ADALINE ALBUM WILL BE RELEASED NOVEMBER 1ST ON LIGHT ORGAN RECORDS.
Posted on Oct 6, 2011 in THE WIRE | Comments Off
Adaline ready to celebrate the release of Modern Romantics with shows in Toronto and Vancouver.
Album will be released November 1st on Light Organ Records.
Vancouver — Adaline is excited to announce two release shows in Toronto and Vancouver in support of her stellar second album Modern Romantics (full details below). The album will be available from November 1st and was produced by Hawksley Workman with additional production from Marten Tromm, and Tino Zolfo. Watch a short making-of documentary on her new website here or by clicking the still below. Get a sneak-peek of Modern Romantics by downloading an MP3 for “Wasted Time” here.
Modern Romantics is invested with the depth and imagination you only ever get from high-end, ultra-talented music nerds, whether it’s in the meticulously layered percussion and noise – timpani included – of the Metric-gone-industrial “Wasted Time”, or the tonal shifts that bring such deliberate force to Adaline’s cathedral-sized ballad, “Say Goodbye (I Won’t Even)”. Adaline achieves near Judy Garland levels of melodrama on “That’s What You Do Best”, the stately electro-torch song that opens Modern Romantics. But she doesn’t get there without boxing your ears with wiggy sax (from Shuffle Demon Richard Underhill) and unhinged guitar solos (by Workman) on the way, the latter sounding like it was recorded in a reinforced missile silo. There’s a lot of tastefully rendered sonic action on the way to that quivering, love-burnt climax.

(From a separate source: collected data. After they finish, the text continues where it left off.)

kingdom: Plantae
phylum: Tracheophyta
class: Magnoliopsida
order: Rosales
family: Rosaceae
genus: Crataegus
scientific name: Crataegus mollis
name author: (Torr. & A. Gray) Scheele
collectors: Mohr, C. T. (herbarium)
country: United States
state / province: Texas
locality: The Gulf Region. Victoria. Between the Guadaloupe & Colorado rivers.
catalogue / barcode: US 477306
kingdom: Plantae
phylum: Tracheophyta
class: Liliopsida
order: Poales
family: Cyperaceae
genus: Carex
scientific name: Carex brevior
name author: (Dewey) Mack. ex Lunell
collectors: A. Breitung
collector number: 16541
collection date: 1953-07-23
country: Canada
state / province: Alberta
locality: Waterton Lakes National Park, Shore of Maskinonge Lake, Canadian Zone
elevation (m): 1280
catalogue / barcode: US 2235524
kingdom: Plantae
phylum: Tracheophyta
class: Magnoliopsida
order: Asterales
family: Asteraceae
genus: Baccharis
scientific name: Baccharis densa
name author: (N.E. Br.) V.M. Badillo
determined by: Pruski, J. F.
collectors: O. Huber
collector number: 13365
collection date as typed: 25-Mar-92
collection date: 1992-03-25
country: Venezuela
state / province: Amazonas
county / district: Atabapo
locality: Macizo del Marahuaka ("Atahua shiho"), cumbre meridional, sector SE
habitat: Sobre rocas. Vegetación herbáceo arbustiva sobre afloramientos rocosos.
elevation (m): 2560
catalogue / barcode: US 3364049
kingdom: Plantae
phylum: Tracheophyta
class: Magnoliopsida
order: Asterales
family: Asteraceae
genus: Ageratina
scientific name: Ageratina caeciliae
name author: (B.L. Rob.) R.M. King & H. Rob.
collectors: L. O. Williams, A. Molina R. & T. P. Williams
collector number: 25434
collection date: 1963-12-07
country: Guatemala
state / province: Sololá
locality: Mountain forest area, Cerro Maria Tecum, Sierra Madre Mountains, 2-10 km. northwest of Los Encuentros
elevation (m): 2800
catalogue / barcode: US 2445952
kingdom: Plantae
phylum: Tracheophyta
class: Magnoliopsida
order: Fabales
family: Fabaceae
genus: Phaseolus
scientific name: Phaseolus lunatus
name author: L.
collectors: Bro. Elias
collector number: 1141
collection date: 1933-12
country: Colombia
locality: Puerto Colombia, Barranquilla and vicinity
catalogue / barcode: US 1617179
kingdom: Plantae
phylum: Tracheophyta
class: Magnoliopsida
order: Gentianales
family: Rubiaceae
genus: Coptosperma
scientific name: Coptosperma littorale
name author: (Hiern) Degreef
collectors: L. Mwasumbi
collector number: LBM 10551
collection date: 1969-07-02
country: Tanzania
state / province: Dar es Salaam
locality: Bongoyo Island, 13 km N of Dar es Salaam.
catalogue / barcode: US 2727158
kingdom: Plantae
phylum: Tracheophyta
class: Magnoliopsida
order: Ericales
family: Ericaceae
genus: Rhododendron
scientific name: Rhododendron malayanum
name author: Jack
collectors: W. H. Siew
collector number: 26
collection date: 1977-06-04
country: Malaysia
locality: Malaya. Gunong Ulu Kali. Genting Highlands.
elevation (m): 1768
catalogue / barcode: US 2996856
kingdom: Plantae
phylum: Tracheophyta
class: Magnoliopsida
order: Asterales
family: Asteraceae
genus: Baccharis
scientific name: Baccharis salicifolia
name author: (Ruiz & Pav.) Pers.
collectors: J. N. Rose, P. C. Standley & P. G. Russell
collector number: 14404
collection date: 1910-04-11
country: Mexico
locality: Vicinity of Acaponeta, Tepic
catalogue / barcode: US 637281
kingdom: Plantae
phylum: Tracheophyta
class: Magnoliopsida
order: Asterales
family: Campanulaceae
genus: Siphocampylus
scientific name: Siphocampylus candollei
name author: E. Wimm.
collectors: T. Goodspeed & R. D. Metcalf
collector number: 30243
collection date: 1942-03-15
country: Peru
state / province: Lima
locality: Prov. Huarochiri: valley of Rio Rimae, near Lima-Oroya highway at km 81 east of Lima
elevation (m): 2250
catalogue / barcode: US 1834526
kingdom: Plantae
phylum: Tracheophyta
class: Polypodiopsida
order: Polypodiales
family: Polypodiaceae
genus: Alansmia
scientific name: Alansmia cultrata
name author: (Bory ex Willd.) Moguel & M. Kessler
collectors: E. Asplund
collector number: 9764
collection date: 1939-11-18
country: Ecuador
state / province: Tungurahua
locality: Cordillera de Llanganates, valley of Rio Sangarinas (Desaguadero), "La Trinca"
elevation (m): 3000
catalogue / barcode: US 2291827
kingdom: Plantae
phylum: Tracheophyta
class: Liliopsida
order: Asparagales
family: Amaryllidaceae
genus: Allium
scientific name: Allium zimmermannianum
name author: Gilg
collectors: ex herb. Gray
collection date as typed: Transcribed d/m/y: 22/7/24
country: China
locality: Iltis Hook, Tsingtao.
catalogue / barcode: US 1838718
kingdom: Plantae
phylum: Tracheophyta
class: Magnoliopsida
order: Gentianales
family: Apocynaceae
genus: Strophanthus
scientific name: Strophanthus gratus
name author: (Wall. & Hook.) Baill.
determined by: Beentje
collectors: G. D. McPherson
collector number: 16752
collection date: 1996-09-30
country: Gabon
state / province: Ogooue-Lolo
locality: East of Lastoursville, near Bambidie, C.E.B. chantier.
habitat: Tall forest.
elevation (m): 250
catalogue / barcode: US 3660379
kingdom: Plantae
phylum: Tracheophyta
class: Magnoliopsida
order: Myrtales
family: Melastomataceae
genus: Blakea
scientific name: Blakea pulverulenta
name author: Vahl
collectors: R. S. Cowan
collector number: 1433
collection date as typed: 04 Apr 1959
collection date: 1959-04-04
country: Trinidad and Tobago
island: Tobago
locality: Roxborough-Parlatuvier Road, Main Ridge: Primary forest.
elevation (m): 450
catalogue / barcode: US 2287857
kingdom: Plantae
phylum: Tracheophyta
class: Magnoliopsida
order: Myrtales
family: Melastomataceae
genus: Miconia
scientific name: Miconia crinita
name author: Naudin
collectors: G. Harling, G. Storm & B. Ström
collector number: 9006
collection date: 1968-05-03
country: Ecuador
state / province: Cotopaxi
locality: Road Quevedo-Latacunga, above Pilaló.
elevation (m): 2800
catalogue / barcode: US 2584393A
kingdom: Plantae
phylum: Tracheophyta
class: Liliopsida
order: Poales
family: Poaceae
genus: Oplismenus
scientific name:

“I wanted to take a very European approach to the record,” she says, adding that she and her busiest partner, Hawksley Workman – who played on and produced nine of its twelve tracks – were throwing names like Portishead, Bat for Lashes, La Roux, Beck, and Goldfrapp around when they entered Toronto’s Canterbury Studio for four weeks. “Groove artists,” she calls them. “I wanted it to sound world class. A lot of people seem to be doing these very chill, laid back, organic records, and I kinda wanted to be a little more aggressive in terms of the sounds and production.”